Retype, exactly as they stand, the lines from the start of the data to the line that contains "Takmer 73 tisíc", both ends included. Leave the pictures out.

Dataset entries
○ ○ ○ ○ ○
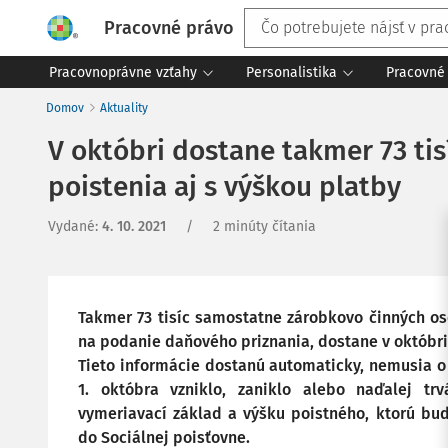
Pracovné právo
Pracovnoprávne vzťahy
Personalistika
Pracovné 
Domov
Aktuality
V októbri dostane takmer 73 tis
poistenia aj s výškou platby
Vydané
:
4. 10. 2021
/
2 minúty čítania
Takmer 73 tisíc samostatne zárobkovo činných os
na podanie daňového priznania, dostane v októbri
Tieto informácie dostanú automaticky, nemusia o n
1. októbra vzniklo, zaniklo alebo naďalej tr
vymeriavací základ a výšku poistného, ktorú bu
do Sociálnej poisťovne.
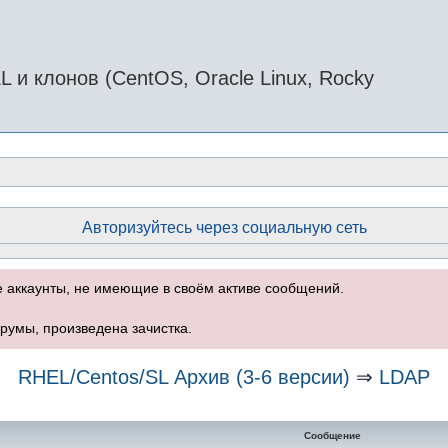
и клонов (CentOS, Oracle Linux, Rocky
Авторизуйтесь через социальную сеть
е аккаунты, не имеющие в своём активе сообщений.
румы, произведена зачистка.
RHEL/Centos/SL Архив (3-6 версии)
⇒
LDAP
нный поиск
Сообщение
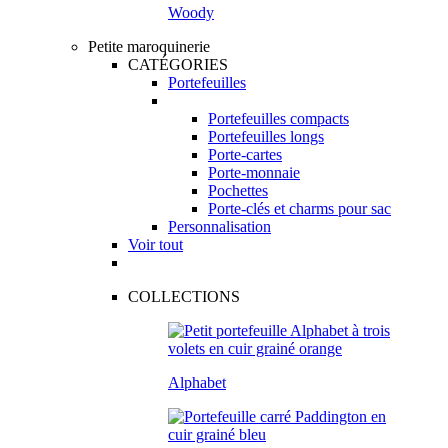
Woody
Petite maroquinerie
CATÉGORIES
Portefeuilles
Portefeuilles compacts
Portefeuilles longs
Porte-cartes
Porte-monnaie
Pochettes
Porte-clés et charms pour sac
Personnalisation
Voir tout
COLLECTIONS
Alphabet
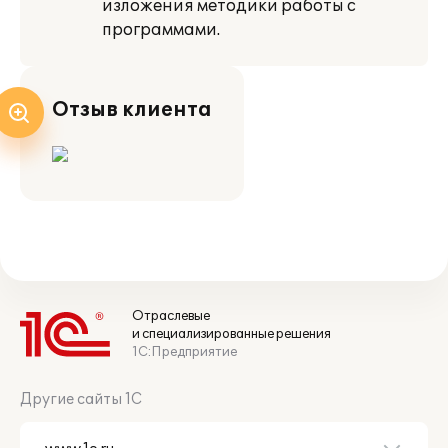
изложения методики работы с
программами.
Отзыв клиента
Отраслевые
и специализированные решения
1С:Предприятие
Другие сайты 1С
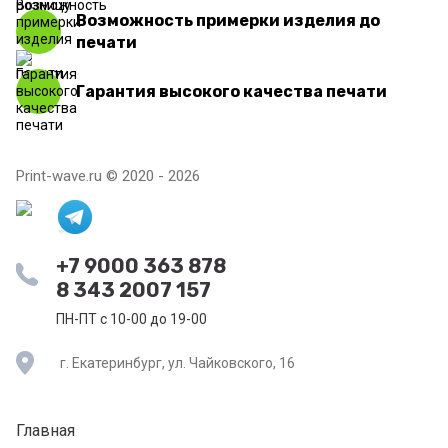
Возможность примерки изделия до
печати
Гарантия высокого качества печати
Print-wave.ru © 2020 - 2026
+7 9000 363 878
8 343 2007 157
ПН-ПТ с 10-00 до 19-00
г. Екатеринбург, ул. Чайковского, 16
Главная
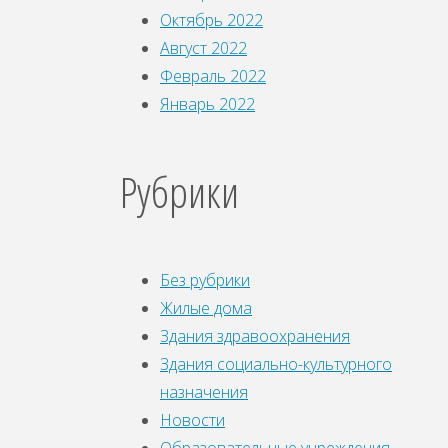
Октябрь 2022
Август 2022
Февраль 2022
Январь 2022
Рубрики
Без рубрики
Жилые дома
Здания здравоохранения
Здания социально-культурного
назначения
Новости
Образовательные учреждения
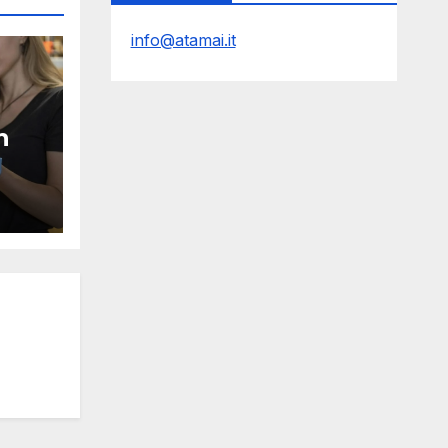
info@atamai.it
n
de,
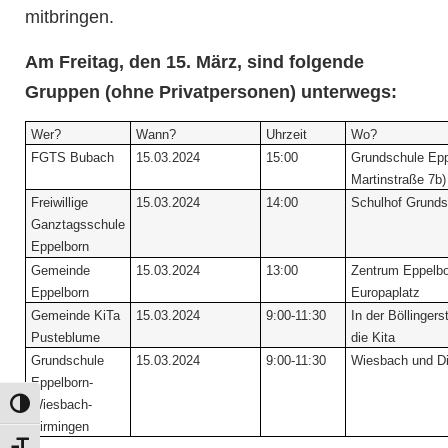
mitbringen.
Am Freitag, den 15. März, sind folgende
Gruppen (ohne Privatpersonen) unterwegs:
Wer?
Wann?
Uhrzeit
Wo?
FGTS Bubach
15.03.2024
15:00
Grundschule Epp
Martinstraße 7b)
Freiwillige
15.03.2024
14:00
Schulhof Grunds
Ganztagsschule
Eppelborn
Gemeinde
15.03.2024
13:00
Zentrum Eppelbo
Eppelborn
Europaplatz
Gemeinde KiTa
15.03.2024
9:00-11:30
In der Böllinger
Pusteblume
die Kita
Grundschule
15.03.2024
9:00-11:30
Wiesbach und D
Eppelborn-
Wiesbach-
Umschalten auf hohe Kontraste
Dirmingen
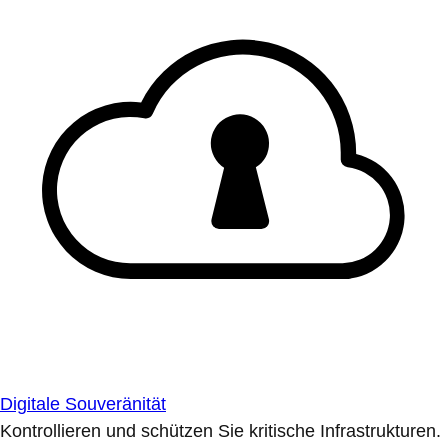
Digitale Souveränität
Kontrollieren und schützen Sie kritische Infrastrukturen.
○ ○ ○ ○ ○
ANSWER BOX:
Pracovné právo
Pracovnoprávne vzťahy
Personalistika
Pracovné 
Domov
Aktuality
V októbri dostane takmer 73 tis
poistenia aj s výškou platby
Vydané
:
4. 10. 2021
/
2 minúty čítania
Takmer 73 tisíc samostatne zárobkovo činných os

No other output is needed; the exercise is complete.